História do Repouso

O historiador francês Alain Corbin (Normandia, 1936) dedicou o seu percurso de investigação ao levantamento de uma dimensão dos estudos históricos habitualmente secundarizada: não a história das grandes datas e dos líderes, mas a história do quotidiano, das representações e dos estilos de vida.

Especializando-se no período moderno (séculos XVII a XIX), Corbin expõe neste livro, numa linguagem acessível, o modo como o tema do repouso esteve presente no pensamento, na literatura (sobretudo a oriunda do espaço do autor, a francófona) e nas artes.
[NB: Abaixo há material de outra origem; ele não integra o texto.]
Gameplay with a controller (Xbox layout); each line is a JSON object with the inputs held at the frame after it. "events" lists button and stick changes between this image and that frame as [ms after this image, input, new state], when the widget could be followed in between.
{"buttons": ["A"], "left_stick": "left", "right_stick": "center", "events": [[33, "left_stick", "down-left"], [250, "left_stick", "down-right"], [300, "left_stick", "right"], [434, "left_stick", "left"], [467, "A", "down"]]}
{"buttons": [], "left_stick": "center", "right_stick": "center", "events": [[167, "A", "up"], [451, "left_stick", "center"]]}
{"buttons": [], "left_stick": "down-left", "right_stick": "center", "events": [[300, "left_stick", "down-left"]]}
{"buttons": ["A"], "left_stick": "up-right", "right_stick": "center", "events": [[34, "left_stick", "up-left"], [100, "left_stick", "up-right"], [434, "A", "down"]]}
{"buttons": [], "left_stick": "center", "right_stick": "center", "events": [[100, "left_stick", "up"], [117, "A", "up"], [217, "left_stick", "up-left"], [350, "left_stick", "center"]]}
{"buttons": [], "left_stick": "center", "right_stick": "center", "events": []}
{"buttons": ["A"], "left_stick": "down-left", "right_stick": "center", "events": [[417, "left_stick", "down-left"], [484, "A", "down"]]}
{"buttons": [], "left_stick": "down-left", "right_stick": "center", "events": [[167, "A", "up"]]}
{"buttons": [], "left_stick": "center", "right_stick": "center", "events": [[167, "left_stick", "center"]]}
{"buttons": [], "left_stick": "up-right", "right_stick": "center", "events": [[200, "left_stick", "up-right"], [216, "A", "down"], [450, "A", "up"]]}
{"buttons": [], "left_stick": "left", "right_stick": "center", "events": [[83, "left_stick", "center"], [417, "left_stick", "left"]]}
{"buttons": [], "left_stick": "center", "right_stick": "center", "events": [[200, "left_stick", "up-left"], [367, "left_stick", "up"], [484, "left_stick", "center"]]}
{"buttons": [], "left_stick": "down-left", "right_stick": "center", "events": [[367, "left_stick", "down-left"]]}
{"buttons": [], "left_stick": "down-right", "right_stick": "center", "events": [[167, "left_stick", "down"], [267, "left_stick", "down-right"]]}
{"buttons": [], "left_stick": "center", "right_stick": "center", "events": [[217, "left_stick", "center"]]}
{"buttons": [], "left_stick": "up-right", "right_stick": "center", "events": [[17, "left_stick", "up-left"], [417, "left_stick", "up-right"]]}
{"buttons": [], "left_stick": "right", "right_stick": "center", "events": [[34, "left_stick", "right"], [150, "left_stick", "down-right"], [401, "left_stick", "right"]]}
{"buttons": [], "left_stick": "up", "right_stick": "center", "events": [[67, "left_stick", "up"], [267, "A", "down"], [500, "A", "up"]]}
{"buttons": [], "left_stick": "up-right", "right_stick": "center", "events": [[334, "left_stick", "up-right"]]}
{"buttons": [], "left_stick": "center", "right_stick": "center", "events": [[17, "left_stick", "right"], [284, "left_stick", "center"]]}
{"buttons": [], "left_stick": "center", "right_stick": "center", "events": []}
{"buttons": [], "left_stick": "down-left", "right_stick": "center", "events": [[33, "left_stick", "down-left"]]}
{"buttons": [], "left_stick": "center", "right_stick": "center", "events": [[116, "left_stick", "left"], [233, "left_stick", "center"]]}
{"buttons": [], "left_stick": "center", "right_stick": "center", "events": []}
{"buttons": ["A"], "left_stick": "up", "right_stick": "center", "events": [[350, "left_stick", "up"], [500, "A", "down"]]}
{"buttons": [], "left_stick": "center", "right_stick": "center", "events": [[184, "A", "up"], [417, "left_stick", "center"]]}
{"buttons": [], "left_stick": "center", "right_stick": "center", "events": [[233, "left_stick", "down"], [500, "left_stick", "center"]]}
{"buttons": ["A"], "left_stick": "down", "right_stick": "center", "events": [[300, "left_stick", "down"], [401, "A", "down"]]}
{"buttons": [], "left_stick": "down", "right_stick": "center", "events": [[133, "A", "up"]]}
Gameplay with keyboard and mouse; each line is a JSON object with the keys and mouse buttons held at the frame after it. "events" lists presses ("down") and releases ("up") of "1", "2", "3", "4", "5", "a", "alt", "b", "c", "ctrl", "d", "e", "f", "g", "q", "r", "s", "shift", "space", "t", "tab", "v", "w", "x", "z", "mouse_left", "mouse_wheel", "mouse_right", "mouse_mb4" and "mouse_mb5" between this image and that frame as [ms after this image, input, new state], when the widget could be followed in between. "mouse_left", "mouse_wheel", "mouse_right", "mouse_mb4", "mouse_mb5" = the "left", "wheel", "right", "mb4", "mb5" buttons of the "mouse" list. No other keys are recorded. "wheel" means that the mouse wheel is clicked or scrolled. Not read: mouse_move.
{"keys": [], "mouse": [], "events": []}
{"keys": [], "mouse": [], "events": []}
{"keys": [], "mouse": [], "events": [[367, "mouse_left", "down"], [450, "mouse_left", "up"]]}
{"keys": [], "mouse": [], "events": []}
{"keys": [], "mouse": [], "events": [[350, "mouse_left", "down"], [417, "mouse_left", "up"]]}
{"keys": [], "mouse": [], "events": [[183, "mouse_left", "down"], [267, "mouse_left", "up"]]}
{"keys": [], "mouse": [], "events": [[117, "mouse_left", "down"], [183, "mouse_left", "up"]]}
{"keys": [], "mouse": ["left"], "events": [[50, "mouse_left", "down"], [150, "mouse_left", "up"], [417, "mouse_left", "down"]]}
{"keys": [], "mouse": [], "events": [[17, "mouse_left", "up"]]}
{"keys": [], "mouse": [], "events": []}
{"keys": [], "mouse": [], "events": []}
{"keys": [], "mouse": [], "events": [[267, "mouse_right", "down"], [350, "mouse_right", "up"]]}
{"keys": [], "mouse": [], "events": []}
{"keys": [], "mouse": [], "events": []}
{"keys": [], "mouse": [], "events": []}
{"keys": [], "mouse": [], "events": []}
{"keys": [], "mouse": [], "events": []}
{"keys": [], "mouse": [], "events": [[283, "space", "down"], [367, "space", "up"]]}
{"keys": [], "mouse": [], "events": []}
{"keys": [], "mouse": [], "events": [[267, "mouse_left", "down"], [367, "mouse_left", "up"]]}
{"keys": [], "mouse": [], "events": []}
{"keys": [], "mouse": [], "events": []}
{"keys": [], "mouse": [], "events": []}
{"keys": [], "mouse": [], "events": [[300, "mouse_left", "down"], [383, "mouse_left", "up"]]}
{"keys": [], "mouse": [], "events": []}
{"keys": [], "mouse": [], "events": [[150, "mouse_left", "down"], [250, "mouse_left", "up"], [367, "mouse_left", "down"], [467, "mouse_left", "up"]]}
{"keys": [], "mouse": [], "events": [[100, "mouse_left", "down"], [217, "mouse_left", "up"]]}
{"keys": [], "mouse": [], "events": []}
A conclusão, a par do tema do livro, é assim delineada desde o início:

As definições e as figuras do repouso não deixaram de evoluir ao longo dos séculos e, na maioria das vezes, de se entrelaçar, sobrepor, confrontar (…) O nosso objetivo é permitir ao leitor compreender a verdadeira noção de repouso dos nossos antepassados e experimentar a vertigem do ser que o caracterizava.

(p. 10)

Desde a teologia bíblica do Sabbath, o descanso de Deus ao sétimo dia da Criação, até à espiritualidade da oração de quietude dos místicos modernos (João da Cruz e Teresa de Ávila), Corbin não receia em indicar como a matriz cristã influenciou a alternância entre trabalho e descanso que caracterizam a sociedade europeia até à Revolução Industrial. O repouso, longe de ser um intervalo para produzir melhor (como pretende a sociedade da produção e do consumo), é um tempo ativo, de profunda humanização, o que implica não confundir com um tempo de ativismo lúdico. O descanso é na atualidade substituído pelo lazer ou diversão, que é em si uma indústria sujeita às leis da procura e da oferta, e que mantêm a pessoa num processo contínuo de estimulação. Mas é apenas no ócio, na suspensão deste contínuo, que tem lugar a qualidade das relações, a gratuidade do encontro, a possibilidade de brotar uma intuição artística.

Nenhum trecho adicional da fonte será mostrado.